Online shopping from Black Friday to Cyber Monday is propelling retailers like never before, but it isn’t leading to increased sales tax revenue for Indiana.
A group of Indiana businesses, called Indiana Merchants for Tax Fairness, is now pushing the state to put an end to that.
The group is upset that the state does not currently require online retailers to collect or remit sales taxes on products sold online to customers in Indiana.
"People are always looking for the deal," said Charlie Revard, who owns The Bike Line in Broad Ripple.

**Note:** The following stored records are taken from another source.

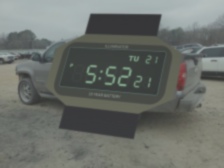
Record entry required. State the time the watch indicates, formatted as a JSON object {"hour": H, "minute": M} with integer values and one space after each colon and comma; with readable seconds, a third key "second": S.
{"hour": 5, "minute": 52, "second": 21}
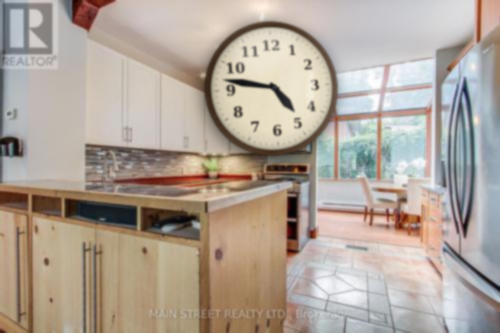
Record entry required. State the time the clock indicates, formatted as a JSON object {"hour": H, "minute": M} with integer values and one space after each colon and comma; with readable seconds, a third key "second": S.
{"hour": 4, "minute": 47}
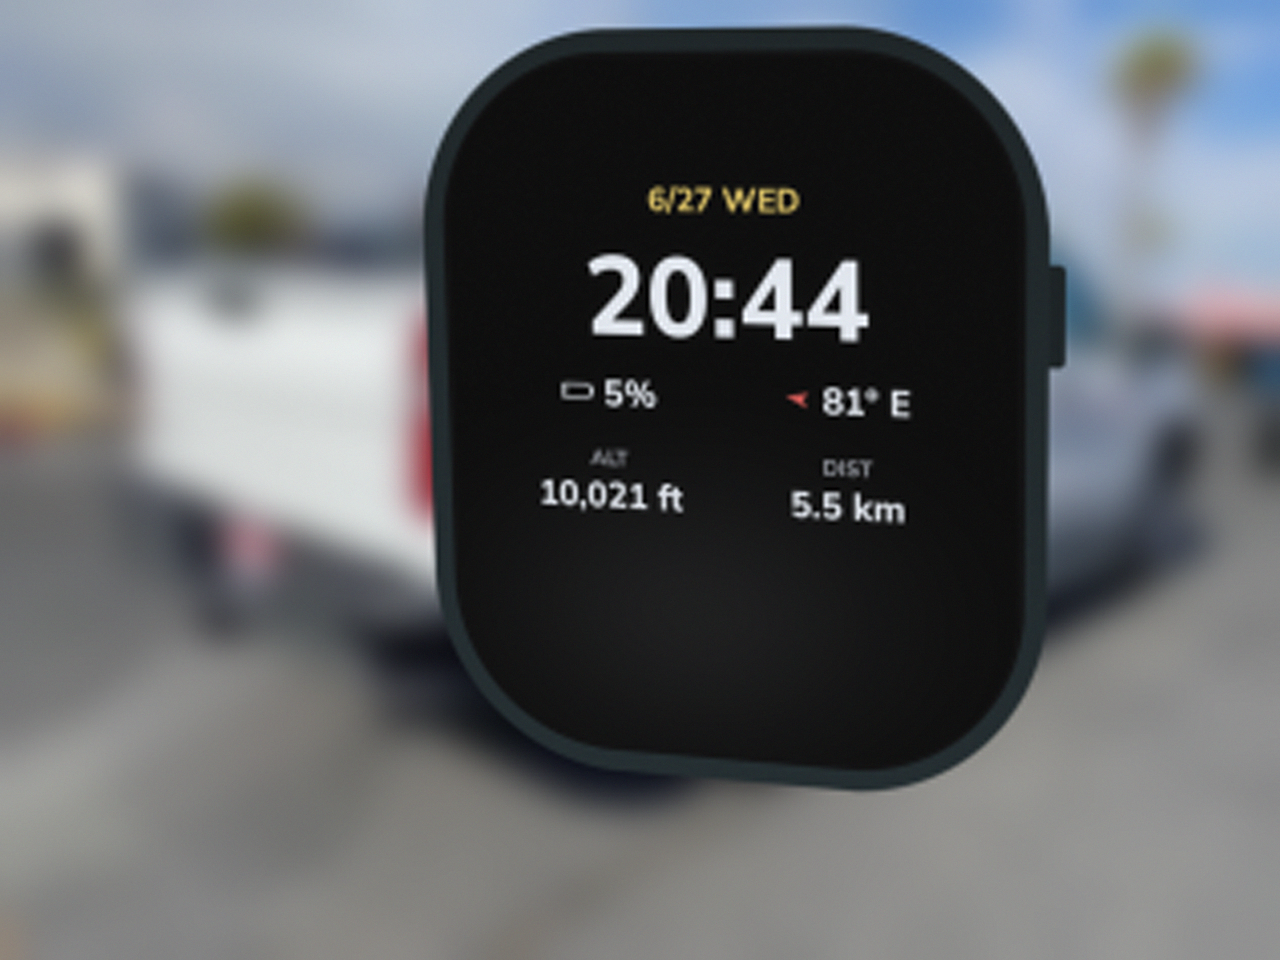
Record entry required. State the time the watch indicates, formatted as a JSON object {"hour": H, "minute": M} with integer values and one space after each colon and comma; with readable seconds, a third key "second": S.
{"hour": 20, "minute": 44}
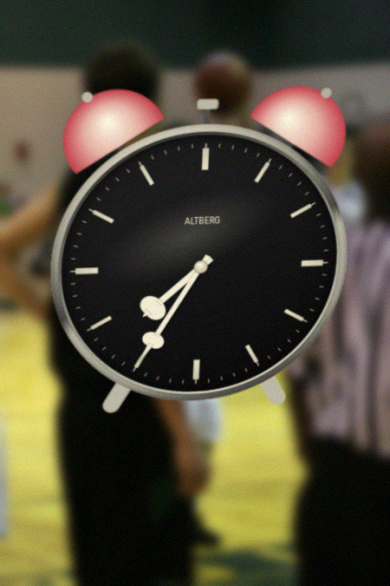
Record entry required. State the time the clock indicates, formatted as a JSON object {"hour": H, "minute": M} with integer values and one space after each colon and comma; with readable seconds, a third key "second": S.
{"hour": 7, "minute": 35}
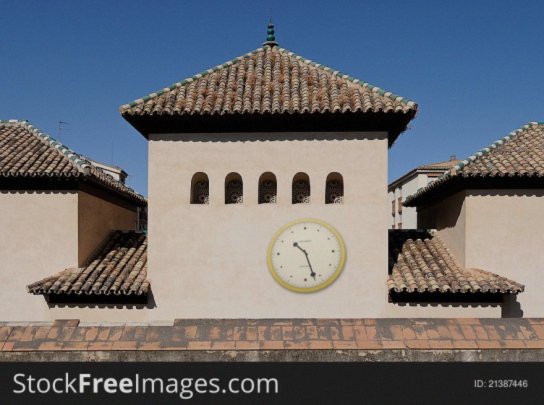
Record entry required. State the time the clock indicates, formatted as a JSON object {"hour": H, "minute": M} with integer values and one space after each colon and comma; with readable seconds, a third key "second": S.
{"hour": 10, "minute": 27}
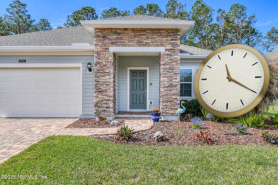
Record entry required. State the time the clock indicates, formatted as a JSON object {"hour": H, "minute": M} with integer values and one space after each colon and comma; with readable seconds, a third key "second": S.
{"hour": 11, "minute": 20}
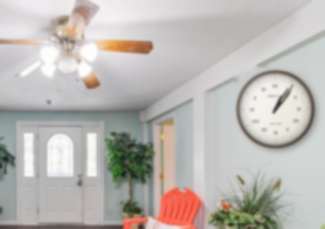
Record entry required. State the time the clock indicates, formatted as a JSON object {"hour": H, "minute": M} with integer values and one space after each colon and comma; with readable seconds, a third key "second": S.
{"hour": 1, "minute": 6}
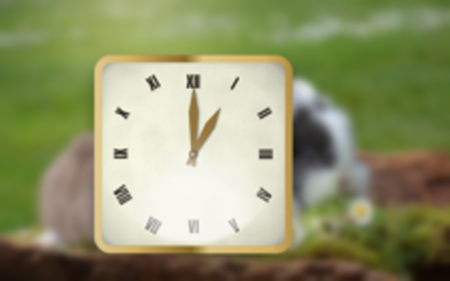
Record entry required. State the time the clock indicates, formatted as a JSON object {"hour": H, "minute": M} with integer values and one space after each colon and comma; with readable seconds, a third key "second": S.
{"hour": 1, "minute": 0}
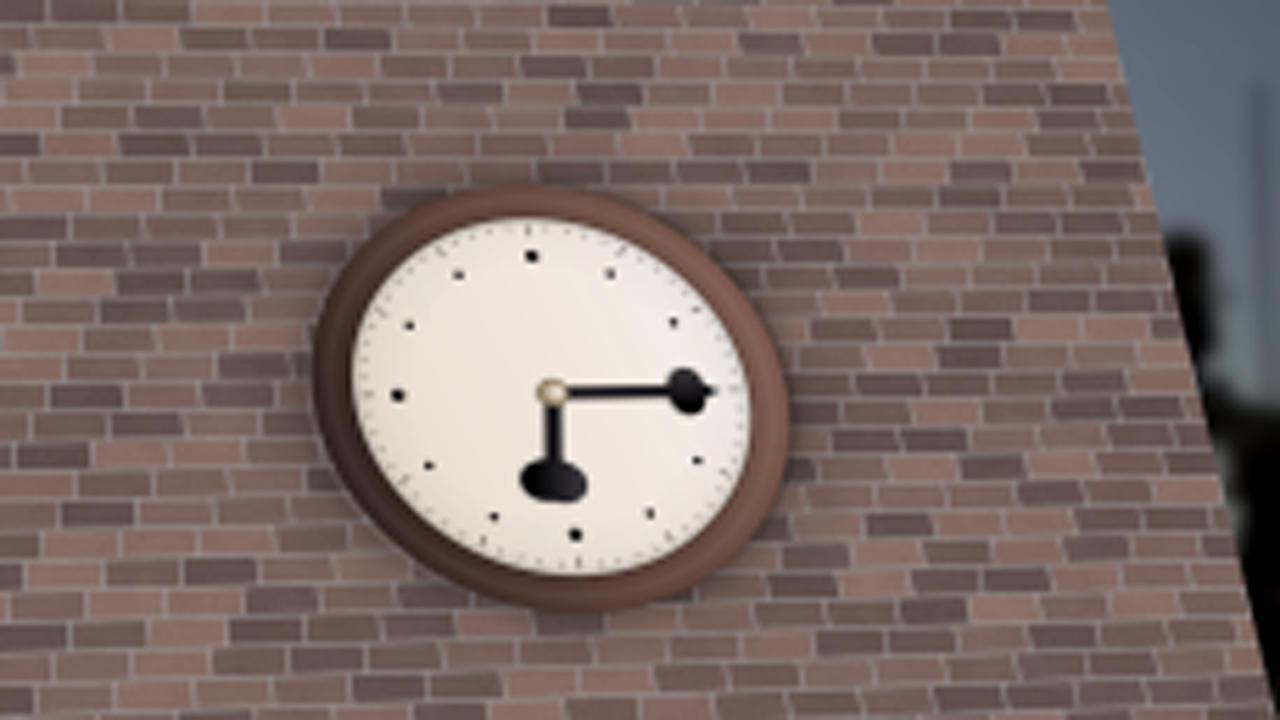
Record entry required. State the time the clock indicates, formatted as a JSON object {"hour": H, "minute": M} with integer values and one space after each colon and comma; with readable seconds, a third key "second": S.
{"hour": 6, "minute": 15}
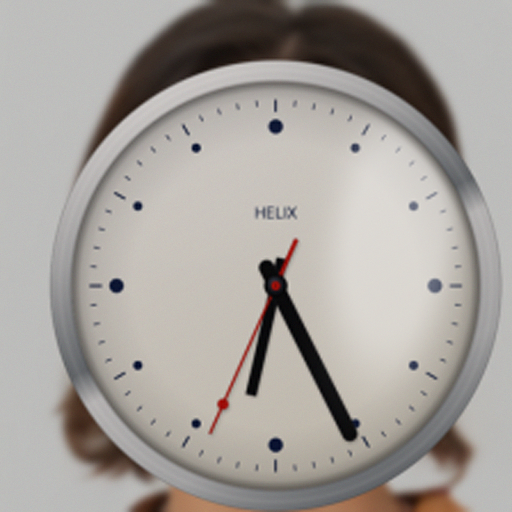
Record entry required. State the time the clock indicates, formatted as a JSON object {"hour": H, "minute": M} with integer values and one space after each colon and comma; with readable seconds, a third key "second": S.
{"hour": 6, "minute": 25, "second": 34}
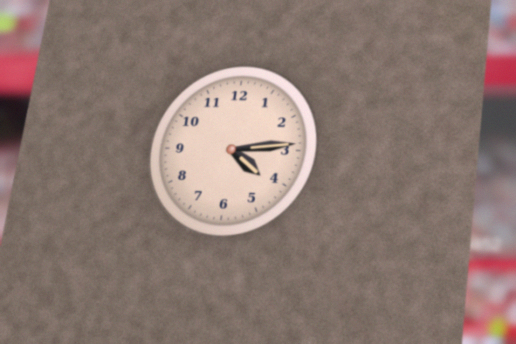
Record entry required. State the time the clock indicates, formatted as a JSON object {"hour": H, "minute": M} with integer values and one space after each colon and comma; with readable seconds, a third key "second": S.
{"hour": 4, "minute": 14}
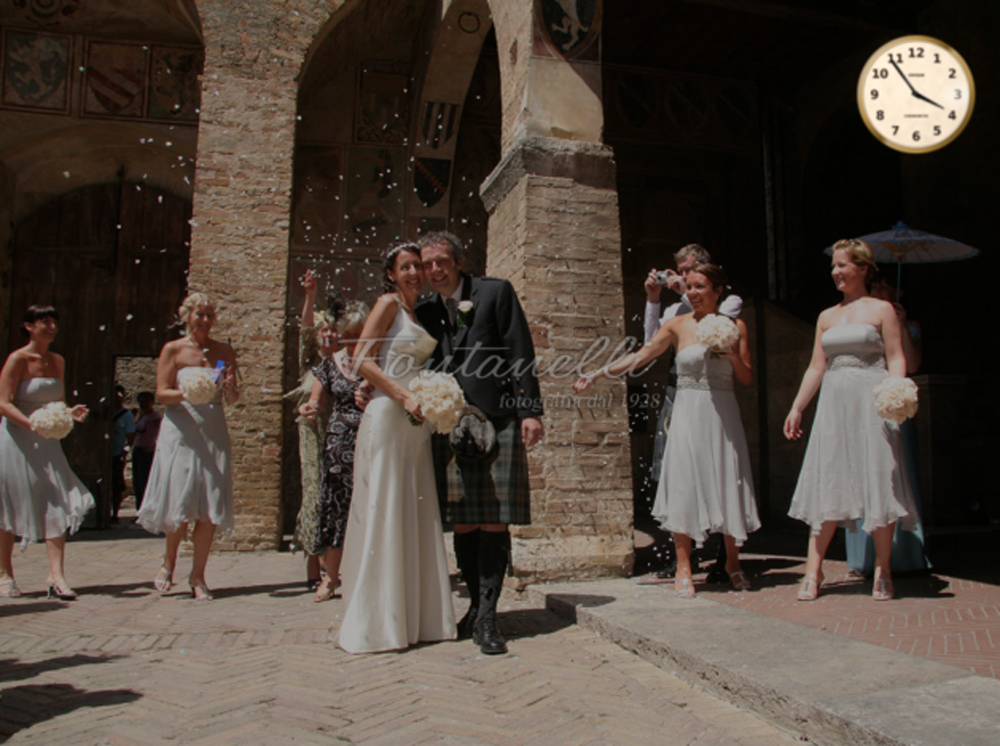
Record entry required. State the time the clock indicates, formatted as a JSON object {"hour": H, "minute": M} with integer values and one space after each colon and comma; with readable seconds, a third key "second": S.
{"hour": 3, "minute": 54}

Though Revard says he welcomes the competition from other businesses, he says he often helps customers in his store, only to see them walk out before making a purchase because online retailers don’t charge the 7 percent sales tax.
"It's all the time, you know, 'How much is it?' The next thing they do is take their smart phone and they scan the barcode and, you know, 'I can get it here for this, and I don't have to pay sales tax,’” Revard said. “It's constant and it's getting worse. It's not getting better."
Last year a study by the Indiana Fiscal Policy Institute found that the state loses anywhere from $75-125 million in lost tax revenue each year because it doesn’t collect sales tax online.
Earlier this year the state announced that it would begin requiring online retailers like Amazon.com, which have a physical presence in the state, to begin charging sales tax but not until 2014.
Some legislators say there's no reason why that shouldn't already be happening.
"This is a state of laws,” said state representative Ed Delaney. “Currently Amazon and other companies get a handshake agreement that they don't have to collect taxes, taxes that I believe are already required to be collected. Then they get a second handshake agreement that we won't enforce the existing law."
The Bike Line does partially benefit from the current agreement because it has an online store as well, but Revard says he's still in favor of the online tax.
"Do I hate it? No. Do I wish it was fair and even? Yeah, I think that would be better for everybody," Revard said.